**Task details**
When the string "Right" appears in a line of the records, show the whole line.

Bounding box coordinate data:
◇ ◇ ◇ ◇
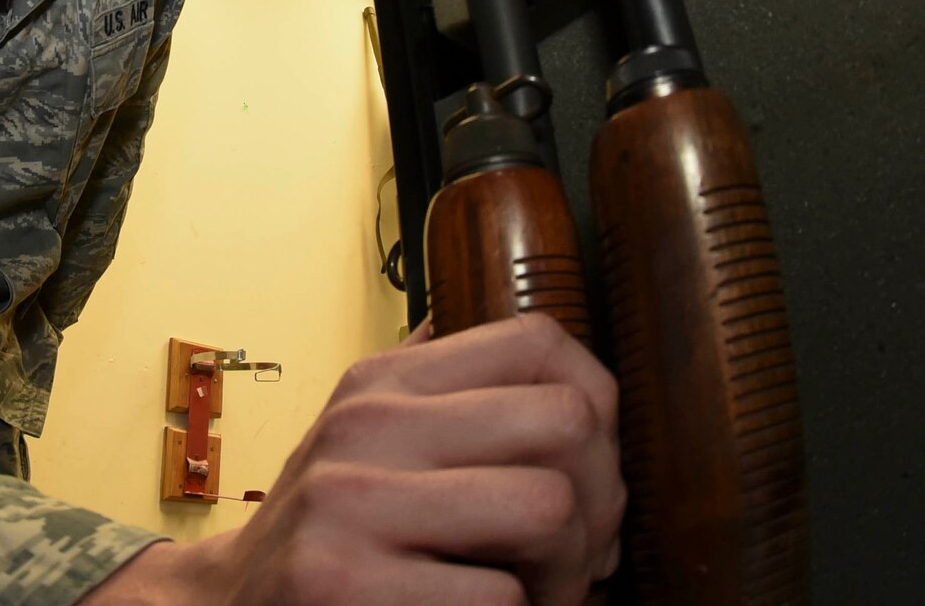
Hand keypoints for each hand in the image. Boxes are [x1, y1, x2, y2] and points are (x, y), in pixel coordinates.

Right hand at [88, 313, 622, 605]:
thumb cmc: (324, 536)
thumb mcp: (365, 441)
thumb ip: (438, 390)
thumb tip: (546, 350)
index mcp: (381, 382)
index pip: (539, 343)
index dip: (598, 409)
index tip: (588, 469)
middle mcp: (365, 426)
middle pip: (566, 424)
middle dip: (600, 501)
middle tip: (579, 550)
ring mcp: (350, 504)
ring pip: (548, 509)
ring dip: (568, 572)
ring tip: (539, 593)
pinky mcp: (346, 586)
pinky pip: (501, 598)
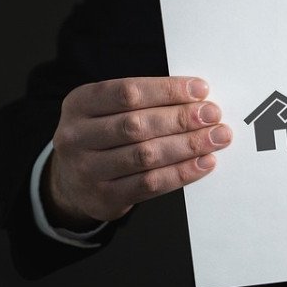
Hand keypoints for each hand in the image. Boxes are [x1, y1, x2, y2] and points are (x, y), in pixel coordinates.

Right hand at [44, 76, 229, 229]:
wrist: (70, 182)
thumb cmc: (101, 135)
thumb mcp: (107, 110)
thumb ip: (143, 101)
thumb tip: (196, 97)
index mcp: (79, 103)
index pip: (128, 92)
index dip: (167, 90)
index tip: (200, 89)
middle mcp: (77, 136)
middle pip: (137, 125)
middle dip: (181, 118)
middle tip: (213, 115)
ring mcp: (87, 170)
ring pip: (146, 155)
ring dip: (188, 145)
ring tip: (216, 137)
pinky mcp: (105, 197)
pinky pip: (150, 184)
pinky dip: (182, 172)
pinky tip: (204, 162)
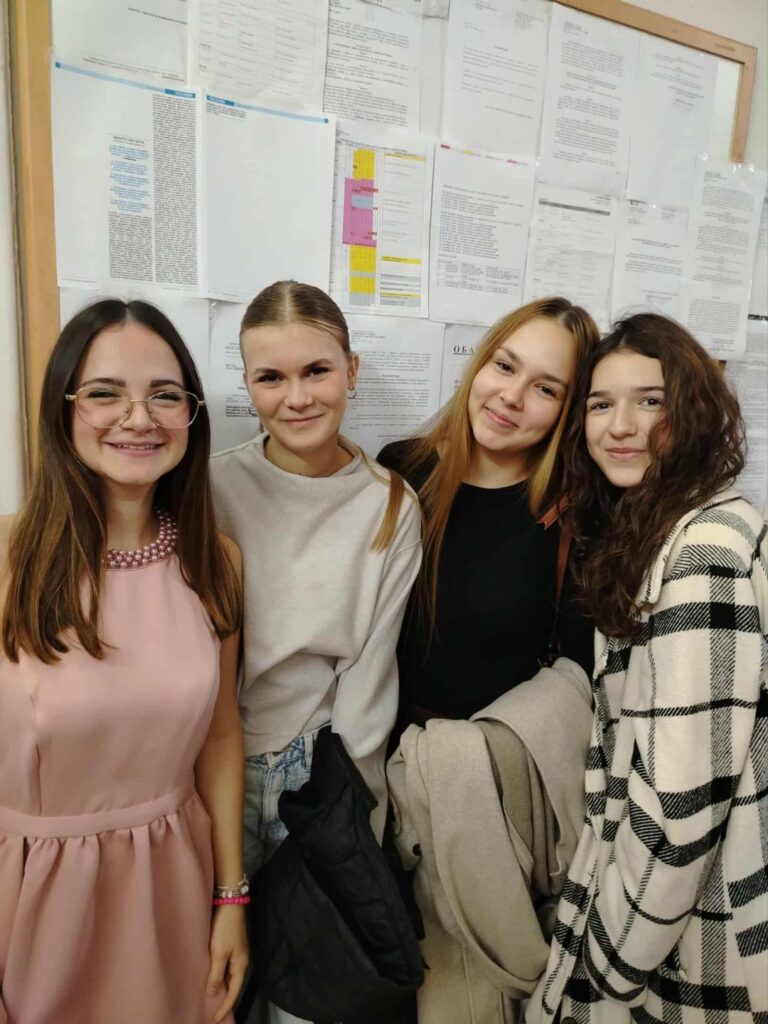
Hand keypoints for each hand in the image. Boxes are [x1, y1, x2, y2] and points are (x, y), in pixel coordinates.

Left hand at [207, 904, 248, 1022]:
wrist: (230, 904)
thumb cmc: (225, 929)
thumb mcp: (219, 953)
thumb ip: (216, 974)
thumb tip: (212, 993)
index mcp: (241, 965)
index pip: (234, 992)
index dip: (225, 1006)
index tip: (215, 1019)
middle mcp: (241, 961)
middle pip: (233, 985)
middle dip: (225, 999)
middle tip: (214, 1012)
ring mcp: (237, 953)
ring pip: (229, 976)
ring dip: (221, 988)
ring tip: (211, 999)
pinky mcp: (231, 946)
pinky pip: (226, 967)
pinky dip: (220, 976)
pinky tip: (212, 978)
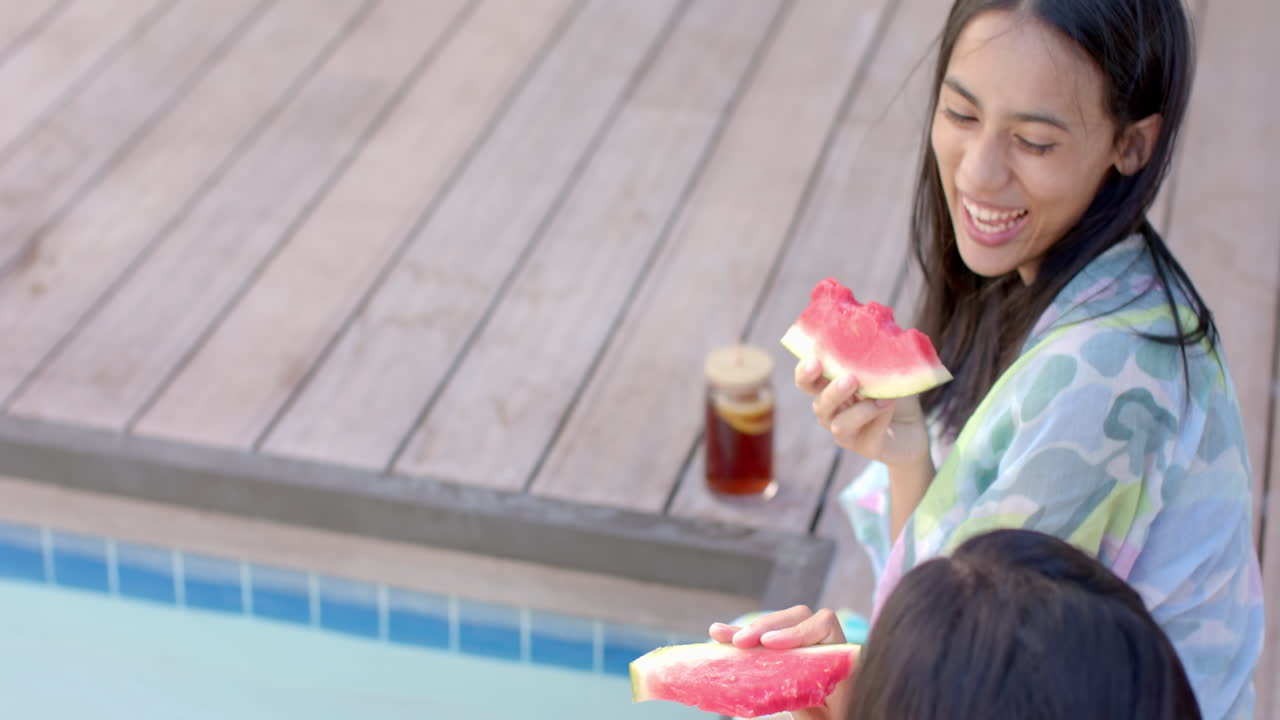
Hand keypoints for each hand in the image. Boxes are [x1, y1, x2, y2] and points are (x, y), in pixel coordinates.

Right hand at [709, 606, 853, 719]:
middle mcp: (819, 643)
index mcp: (838, 656)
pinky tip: (718, 636)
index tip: (770, 644)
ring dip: (745, 630)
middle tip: (739, 642)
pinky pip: (759, 638)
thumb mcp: (822, 719)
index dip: (797, 630)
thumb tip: (781, 686)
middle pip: (795, 617)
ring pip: (773, 624)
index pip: (824, 623)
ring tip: (720, 636)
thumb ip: (809, 706)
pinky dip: (738, 636)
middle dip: (764, 626)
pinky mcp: (779, 651)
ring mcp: (798, 644)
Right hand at [795, 358, 929, 466]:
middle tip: (848, 378)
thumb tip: (880, 329)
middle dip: (831, 391)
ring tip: (873, 394)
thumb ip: (877, 356)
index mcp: (830, 390)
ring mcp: (846, 433)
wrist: (914, 429)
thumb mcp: (886, 371)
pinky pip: (866, 433)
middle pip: (819, 404)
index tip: (813, 360)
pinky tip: (889, 403)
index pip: (807, 382)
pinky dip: (876, 415)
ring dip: (857, 409)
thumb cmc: (894, 394)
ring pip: (838, 424)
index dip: (804, 372)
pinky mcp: (865, 447)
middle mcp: (832, 413)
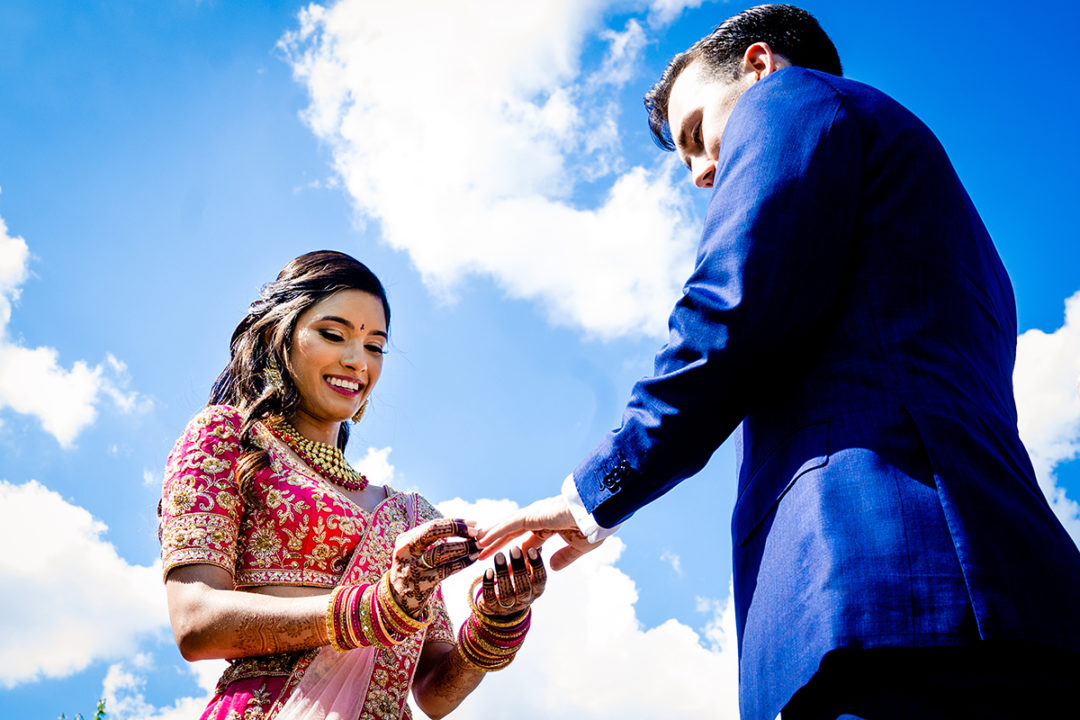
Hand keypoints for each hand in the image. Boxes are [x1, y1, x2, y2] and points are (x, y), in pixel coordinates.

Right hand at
◇ ◇ ◇ ◇
**Completed task**
Right hand at [88, 313, 622, 605]:
Right hand at [44, 76, 229, 229]:
Right hand at [709, 606, 853, 719]:
Right hand at [795, 358, 929, 466]:
Right hand at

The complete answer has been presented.